We already wrote so much about it and warmed the Cabinet Office about Microsoft's abusive responses, which include trying to get people fired, bribing some other people, using (or exploiting) disabled people to attack people's rational decisions, and so on.

Dr. Glyn Moody wrote about "Massachusetts ODF fiasco a decade ago" and said about this important milestone: "Let's Not Mess it up""

While celebrating this great news, I really want to emphasise Bracken's point about managing the switch properly. We can be absolutely certain that Microsoft will fight this decision in every way possible. It will certainly seize on any problems that arise during the implementation as "proof" that it was the wrong choice. That makes it crucial that the open source community do everything in its power to aid the Cabinet Office here.

One particular area that concerns me is cross-compatibility. I'm hearing stories about difficulty in transferring ODF files from LibreOffice to Apache OpenOffice, with formatting of things like tables being messed up in the process. This is completely unacceptable: one of the benefits of adopting an open standard is the ability to swap in and out different applications. If that theory proves impossible in reality, we have a huge problem.

I would therefore like to entreat all the open source projects and communities that work on ODF to get together and sort this out. In the wake of the fantastic - and brave - move by the Cabinet Office, providing full interoperability among open source implementations must be a priority.

Yesterday's news is truly a unique opportunity to show the power of open standards, to promote the benefits of open source, and to bring about its wider dissemination both in government, and among home users. The price of failure here would be extremely high: yet more years in the wilderness, as happened after the Massachusetts ODF fiasco a decade ago. So let's not mess it up.

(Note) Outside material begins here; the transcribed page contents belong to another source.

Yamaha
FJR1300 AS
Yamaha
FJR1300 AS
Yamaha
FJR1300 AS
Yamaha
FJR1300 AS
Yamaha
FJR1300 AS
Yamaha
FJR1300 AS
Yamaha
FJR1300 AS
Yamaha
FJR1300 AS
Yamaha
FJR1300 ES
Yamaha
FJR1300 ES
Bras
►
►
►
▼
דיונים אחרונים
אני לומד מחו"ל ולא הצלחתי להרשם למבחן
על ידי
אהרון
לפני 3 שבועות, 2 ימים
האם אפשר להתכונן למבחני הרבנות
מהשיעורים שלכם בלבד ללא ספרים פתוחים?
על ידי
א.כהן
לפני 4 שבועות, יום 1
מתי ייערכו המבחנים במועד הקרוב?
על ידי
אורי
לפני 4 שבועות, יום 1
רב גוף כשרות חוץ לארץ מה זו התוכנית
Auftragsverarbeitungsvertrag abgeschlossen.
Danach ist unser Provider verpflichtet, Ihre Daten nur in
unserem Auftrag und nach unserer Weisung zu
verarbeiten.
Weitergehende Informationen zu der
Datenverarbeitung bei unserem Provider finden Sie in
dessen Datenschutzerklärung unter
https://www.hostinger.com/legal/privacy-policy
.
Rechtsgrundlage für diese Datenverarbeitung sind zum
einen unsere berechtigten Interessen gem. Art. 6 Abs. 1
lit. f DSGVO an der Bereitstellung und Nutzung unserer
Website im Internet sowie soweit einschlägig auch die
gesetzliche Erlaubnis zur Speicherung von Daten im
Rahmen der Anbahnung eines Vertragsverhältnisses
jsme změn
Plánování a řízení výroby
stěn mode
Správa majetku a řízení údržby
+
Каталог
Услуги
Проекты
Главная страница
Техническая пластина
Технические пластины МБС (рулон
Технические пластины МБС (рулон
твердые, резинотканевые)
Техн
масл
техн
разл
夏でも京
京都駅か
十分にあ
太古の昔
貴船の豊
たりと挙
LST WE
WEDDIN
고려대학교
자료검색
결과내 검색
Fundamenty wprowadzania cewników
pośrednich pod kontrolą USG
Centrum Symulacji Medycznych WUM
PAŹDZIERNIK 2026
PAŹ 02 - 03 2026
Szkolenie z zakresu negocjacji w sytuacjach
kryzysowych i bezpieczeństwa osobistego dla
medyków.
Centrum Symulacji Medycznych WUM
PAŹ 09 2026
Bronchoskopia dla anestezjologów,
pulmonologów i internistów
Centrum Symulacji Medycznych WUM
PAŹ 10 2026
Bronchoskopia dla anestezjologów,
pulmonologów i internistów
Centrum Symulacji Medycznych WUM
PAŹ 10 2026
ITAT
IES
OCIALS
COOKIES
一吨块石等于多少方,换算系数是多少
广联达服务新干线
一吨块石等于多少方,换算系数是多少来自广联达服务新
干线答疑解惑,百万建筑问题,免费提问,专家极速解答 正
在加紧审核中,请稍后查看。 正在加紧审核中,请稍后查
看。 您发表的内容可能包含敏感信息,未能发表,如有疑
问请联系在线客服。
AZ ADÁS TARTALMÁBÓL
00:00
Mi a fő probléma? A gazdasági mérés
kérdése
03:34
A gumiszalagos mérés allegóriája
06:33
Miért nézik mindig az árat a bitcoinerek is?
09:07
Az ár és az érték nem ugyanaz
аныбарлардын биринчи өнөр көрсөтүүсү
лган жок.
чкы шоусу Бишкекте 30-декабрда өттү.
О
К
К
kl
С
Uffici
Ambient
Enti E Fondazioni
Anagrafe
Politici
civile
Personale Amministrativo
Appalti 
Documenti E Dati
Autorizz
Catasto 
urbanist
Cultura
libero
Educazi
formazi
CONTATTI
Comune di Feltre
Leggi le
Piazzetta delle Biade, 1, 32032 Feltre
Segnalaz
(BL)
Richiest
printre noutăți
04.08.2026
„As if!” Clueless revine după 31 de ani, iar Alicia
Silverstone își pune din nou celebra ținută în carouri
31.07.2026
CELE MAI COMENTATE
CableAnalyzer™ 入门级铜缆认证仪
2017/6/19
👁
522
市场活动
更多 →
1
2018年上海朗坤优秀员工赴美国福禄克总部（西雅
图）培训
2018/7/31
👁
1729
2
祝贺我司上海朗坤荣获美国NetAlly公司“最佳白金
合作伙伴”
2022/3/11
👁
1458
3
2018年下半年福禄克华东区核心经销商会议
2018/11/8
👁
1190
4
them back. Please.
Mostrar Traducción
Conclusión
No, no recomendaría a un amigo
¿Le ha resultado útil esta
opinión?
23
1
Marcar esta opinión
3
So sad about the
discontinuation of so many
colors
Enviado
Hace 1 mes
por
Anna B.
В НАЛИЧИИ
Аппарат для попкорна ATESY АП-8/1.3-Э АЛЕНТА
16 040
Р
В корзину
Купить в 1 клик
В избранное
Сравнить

The Mukt, which covered this important development. delivered yet another call for Google to adopt ODF as the default document format, ending Google's cowardly approach towards document formats.

We feel as though we played some role in the above (being among hundreds of people who wrote to the Cabinet Office). We not only wrote a lot about it and also wrote to the Office itself almost a dozen times, engaging in a discussion with members of staff.